*DIRECTIONS:* Exclude the pictures, then quote exactly the lines from the one holding "index mcp: (922, 882)" through the last line of the records.

*RECORD SET:*
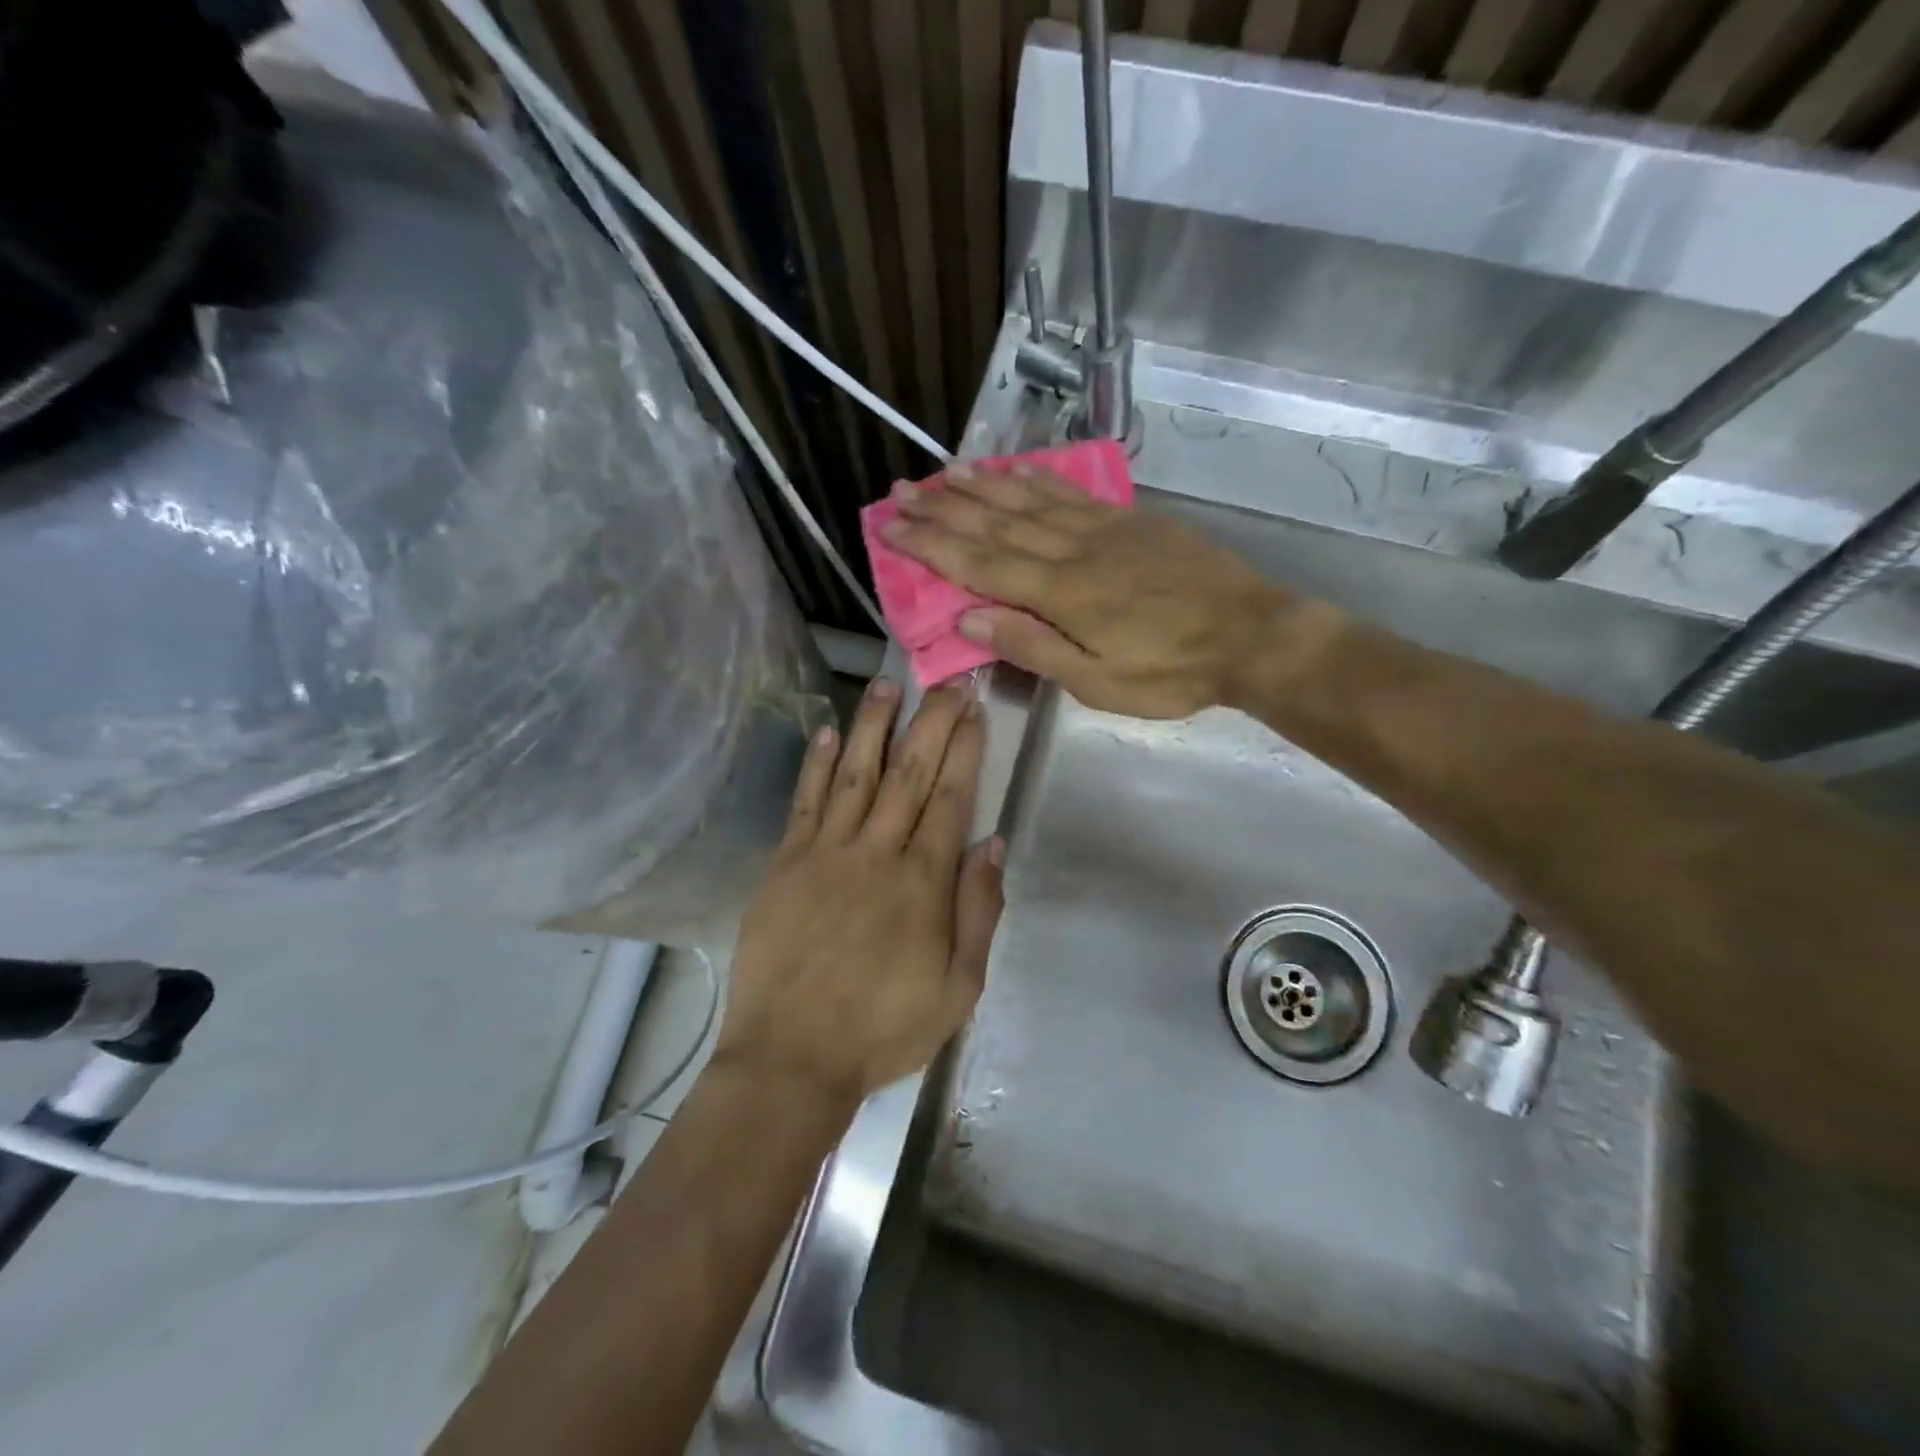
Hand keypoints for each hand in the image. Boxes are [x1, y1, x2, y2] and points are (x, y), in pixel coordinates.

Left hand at [716, 681, 1004, 1109]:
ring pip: (856, 774)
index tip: (976, 710)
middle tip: (947, 681)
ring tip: (888, 683)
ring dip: (875, 725)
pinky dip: (817, 763)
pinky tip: (829, 729)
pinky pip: (804, 802)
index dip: (965, 749)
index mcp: (922, 882)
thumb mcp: (959, 989)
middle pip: (909, 773)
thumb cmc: (883, 1029)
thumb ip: (979, 911)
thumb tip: (992, 842)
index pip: (951, 798)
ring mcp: (825, 853)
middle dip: (932, 722)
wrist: (790, 1058)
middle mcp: (876, 853)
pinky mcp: (784, 863)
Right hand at [882, 466, 1286, 717]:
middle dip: (943, 509)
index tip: (890, 527)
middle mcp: (1072, 550)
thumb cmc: (1171, 672)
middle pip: (996, 524)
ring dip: (982, 487)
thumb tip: (967, 621)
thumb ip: (1032, 647)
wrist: (1251, 635)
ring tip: (944, 472)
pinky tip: (1016, 470)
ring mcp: (1103, 530)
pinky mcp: (1130, 521)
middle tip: (900, 493)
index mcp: (1060, 594)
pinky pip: (1072, 493)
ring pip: (1030, 501)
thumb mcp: (1097, 682)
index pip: (979, 564)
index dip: (930, 545)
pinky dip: (1037, 479)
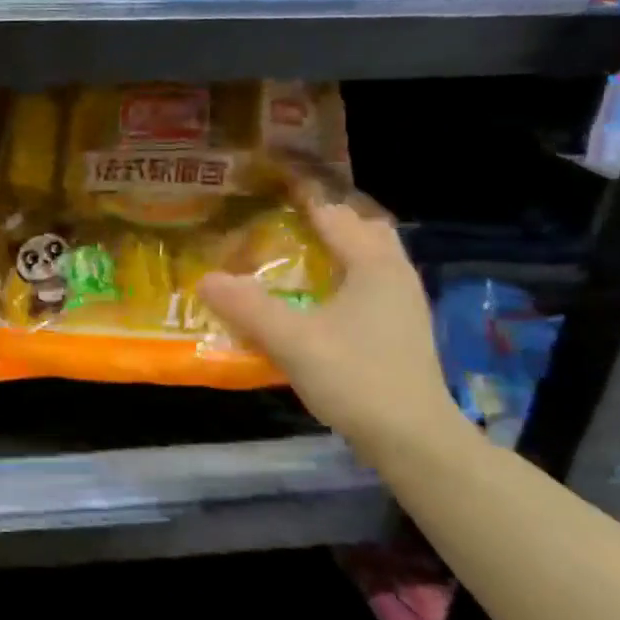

*WRITTEN ANSWER:*
index mcp: (922, 882)
thumb mcp: (959, 989)
middle pip: (909, 773)
thumb cmc: (883, 1029)
thumb ip: (979, 911)
thumb tip: (992, 842)
index pip: (951, 798)
ring mcp: (825, 853)
middle dip: (932, 722)
wrist: (790, 1058)
middle mcp: (876, 853)
pinky mcp: (784, 863)
Right hand at [882, 466, 1286, 717]:
middle dip: (943, 509)
index tip: (890, 527)
middle mcp: (1072, 550)
thumb cmc: (1171, 672)
middle pip: (996, 524)
ring dip: (982, 487)
thumb tip: (967, 621)
thumb ip: (1032, 647)
wrist: (1251, 635)
ring tip: (944, 472)
pinky tip: (1016, 470)
ring mcp: (1103, 530)
pinky mcp: (1130, 521)
middle tip: (900, 493)
index mcp: (1060, 594)
pinky pip: (1072, 493)
ring pip: (1030, 501)
thumb mcp: (1097, 682)
index pip: (979, 564)
index dip: (930, 545)
pinky dip: (1037, 479)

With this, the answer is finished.